## AVAILABLE DATA:
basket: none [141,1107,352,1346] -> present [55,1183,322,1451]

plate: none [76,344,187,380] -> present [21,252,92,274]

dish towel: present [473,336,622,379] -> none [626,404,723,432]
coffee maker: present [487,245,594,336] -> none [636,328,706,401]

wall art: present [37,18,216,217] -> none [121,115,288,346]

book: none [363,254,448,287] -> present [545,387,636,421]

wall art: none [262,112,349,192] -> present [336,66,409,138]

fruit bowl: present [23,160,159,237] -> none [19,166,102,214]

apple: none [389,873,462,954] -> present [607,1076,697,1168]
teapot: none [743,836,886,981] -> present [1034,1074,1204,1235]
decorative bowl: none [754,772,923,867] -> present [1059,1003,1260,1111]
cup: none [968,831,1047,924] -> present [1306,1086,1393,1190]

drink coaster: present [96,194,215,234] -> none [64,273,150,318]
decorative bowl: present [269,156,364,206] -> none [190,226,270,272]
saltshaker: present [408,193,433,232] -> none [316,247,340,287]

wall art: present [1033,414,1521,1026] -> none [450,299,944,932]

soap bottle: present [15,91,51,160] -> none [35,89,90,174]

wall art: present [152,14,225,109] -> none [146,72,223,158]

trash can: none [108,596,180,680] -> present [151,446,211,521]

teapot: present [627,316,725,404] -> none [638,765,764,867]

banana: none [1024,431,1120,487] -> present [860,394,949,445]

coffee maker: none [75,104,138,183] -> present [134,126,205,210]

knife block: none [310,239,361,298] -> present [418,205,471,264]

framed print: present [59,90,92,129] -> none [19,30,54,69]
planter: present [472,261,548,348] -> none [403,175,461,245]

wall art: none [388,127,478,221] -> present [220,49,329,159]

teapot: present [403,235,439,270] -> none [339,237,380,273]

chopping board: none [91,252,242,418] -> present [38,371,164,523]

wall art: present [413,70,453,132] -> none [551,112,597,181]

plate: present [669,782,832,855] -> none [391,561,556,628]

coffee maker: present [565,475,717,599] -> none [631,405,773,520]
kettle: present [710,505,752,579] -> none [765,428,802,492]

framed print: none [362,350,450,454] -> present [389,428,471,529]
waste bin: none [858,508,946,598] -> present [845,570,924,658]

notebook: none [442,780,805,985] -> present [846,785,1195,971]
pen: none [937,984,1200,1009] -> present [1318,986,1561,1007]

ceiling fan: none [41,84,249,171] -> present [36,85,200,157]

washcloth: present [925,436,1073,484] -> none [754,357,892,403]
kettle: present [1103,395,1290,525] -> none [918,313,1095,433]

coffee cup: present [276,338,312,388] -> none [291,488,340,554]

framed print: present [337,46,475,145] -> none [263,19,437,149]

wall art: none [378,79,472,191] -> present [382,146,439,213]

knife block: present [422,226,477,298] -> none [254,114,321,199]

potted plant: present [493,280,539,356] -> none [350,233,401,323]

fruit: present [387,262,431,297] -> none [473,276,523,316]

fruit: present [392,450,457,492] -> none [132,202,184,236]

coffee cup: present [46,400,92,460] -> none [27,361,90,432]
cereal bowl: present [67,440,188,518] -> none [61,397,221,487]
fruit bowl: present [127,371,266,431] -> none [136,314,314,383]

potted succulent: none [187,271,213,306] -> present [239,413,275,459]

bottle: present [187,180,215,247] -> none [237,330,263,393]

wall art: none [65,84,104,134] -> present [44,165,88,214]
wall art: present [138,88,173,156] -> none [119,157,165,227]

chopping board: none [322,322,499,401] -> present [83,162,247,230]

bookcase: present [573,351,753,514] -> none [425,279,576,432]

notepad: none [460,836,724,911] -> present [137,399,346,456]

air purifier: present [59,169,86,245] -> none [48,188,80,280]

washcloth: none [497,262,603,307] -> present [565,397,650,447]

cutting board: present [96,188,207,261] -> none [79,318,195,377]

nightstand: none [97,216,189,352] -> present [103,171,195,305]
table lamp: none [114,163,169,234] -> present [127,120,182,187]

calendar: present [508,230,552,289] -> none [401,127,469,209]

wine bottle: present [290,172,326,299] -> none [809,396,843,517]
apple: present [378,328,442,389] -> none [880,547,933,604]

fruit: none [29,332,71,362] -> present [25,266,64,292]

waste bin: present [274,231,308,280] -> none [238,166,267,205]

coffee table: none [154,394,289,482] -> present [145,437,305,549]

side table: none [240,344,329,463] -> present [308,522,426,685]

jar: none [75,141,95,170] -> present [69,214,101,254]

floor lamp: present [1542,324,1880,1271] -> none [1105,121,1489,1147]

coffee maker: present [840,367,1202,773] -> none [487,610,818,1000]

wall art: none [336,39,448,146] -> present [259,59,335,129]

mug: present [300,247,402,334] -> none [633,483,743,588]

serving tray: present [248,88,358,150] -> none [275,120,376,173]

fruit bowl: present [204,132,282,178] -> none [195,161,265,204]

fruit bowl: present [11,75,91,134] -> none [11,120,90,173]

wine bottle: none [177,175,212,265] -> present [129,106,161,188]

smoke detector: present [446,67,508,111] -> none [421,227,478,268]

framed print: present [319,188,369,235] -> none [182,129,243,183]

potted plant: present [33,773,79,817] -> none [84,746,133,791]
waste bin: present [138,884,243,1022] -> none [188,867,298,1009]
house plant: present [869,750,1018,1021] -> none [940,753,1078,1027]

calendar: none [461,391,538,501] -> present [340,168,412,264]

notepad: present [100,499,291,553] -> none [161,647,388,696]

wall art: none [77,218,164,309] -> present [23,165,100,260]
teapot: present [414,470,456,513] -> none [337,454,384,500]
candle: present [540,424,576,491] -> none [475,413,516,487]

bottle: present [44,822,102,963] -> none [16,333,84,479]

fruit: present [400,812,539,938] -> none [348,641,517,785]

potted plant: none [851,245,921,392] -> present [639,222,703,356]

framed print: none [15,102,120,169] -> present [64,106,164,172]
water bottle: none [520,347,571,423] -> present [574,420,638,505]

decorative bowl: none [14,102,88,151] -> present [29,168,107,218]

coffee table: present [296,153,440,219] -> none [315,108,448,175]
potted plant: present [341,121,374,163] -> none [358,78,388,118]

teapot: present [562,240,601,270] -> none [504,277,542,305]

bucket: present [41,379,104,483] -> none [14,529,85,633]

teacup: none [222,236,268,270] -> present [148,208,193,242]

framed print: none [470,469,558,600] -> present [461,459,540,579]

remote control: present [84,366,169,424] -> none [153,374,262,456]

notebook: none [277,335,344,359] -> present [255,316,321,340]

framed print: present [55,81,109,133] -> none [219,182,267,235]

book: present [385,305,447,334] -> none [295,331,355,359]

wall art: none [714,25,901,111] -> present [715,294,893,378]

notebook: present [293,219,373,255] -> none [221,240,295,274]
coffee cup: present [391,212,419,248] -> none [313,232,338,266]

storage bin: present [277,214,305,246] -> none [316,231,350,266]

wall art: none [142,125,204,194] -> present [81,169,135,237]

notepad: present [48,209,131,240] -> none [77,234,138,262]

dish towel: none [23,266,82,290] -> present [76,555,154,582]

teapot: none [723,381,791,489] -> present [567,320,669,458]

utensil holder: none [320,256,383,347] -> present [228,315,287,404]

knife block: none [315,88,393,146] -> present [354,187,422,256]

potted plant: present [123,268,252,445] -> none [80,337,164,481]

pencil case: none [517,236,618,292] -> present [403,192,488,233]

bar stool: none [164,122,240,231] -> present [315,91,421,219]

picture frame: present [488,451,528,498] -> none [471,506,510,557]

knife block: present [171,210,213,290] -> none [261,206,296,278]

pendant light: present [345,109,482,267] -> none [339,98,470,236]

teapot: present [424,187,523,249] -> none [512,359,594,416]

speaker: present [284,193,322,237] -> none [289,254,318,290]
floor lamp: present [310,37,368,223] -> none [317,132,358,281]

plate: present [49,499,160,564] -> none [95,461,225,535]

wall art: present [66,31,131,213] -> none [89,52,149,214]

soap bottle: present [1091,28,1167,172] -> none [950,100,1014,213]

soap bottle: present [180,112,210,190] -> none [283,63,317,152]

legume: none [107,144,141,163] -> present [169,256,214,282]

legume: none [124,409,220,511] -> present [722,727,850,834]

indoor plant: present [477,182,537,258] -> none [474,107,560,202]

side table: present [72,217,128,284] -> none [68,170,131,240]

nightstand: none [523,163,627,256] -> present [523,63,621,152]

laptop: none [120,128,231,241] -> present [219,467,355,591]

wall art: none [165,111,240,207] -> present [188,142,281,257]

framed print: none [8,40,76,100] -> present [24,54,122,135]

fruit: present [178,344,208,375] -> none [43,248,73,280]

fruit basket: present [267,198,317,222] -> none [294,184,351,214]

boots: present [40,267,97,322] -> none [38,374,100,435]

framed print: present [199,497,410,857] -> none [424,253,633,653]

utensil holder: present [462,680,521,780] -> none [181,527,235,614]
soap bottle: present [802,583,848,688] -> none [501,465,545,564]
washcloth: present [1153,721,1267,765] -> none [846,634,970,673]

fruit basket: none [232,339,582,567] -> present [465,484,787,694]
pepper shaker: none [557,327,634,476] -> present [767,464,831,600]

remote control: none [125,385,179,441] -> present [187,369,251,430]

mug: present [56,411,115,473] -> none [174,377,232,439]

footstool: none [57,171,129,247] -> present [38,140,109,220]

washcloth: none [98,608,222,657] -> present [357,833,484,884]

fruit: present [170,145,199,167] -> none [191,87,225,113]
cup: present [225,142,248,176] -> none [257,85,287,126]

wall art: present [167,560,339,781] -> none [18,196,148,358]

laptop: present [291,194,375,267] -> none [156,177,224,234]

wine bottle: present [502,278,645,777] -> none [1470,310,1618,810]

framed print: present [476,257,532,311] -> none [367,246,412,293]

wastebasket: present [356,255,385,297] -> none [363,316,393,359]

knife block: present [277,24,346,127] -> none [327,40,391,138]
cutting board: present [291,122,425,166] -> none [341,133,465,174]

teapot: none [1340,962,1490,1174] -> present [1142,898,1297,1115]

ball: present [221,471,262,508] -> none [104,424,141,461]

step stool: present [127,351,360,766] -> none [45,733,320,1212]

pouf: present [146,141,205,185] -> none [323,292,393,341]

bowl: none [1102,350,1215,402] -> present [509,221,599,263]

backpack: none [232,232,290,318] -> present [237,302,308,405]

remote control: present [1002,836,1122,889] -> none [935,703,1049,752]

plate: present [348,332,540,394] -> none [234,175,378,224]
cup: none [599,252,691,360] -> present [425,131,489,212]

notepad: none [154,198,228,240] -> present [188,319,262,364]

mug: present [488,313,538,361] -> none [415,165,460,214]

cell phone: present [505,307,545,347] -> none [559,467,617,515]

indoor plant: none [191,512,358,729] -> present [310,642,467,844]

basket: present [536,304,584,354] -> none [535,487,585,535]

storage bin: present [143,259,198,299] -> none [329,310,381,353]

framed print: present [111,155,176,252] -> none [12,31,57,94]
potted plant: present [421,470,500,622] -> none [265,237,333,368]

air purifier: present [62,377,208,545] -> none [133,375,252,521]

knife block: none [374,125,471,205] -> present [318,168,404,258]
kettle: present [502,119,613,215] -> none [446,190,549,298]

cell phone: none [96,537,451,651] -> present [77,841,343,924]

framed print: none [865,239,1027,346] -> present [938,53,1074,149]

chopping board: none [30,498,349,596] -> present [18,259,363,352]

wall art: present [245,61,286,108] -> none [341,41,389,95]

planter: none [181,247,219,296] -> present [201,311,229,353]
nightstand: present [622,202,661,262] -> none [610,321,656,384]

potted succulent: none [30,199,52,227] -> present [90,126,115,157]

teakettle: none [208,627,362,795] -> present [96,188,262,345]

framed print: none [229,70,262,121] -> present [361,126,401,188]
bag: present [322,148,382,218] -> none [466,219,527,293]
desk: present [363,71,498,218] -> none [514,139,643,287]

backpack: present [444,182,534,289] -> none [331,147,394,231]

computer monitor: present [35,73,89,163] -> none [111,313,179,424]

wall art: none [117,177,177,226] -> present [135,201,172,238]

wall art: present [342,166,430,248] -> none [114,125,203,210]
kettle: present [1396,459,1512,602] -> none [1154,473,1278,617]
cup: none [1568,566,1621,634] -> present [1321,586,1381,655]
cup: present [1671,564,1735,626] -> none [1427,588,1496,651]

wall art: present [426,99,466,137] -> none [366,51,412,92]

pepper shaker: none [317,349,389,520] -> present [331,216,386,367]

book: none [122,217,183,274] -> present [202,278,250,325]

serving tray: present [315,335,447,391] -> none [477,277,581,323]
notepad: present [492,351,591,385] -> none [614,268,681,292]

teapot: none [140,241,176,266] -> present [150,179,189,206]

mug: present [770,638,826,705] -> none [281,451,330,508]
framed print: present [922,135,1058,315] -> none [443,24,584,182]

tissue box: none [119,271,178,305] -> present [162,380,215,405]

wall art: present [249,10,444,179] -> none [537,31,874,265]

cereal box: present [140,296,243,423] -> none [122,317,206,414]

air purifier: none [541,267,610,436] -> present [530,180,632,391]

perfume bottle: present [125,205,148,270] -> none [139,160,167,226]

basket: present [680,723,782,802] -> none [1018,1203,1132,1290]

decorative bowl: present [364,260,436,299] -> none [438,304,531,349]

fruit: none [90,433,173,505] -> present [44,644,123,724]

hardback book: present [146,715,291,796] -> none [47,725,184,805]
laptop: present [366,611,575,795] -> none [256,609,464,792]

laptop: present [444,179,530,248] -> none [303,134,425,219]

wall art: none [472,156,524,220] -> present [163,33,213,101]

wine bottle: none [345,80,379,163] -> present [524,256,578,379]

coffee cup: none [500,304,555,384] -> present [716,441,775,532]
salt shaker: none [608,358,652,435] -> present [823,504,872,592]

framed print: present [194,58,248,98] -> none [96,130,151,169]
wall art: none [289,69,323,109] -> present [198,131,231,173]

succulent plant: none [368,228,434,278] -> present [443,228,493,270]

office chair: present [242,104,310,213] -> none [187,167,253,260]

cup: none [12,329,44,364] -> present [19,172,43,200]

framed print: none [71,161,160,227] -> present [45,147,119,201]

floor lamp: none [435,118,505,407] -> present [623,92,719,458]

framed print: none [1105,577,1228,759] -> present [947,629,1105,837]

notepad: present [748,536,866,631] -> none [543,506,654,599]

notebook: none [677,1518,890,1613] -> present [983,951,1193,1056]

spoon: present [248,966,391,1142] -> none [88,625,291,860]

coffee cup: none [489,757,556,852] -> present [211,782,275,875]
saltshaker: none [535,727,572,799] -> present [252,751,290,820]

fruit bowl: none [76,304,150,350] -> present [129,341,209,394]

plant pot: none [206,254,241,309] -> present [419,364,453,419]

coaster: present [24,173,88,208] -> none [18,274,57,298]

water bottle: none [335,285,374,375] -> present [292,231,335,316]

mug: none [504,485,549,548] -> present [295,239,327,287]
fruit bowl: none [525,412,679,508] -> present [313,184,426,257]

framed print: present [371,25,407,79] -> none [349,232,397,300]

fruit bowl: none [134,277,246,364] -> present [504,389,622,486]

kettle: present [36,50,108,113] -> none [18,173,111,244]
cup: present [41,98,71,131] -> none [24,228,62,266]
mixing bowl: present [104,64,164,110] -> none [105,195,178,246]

## TO-DO ITEM:
One stretch of the lines above is wanted, from the line that contains "spoon: present [248,966,391,1142]" through the line that contains "coaster: present [24,173,88,208]". Output it exactly.

## SOLVED PROBLEM:
spoon: present [248,966,391,1142] -> none [88,625,291,860]

coffee cup: none [489,757,556,852] -> present [211,782,275,875]
saltshaker: none [535,727,572,799] -> present [252,751,290,820]

fruit bowl: none [76,304,150,350] -> present [129,341,209,394]

plant pot: none [206,254,241,309] -> present [419,364,453,419]

coaster: present [24,173,88,208] -> none [18,274,57,298]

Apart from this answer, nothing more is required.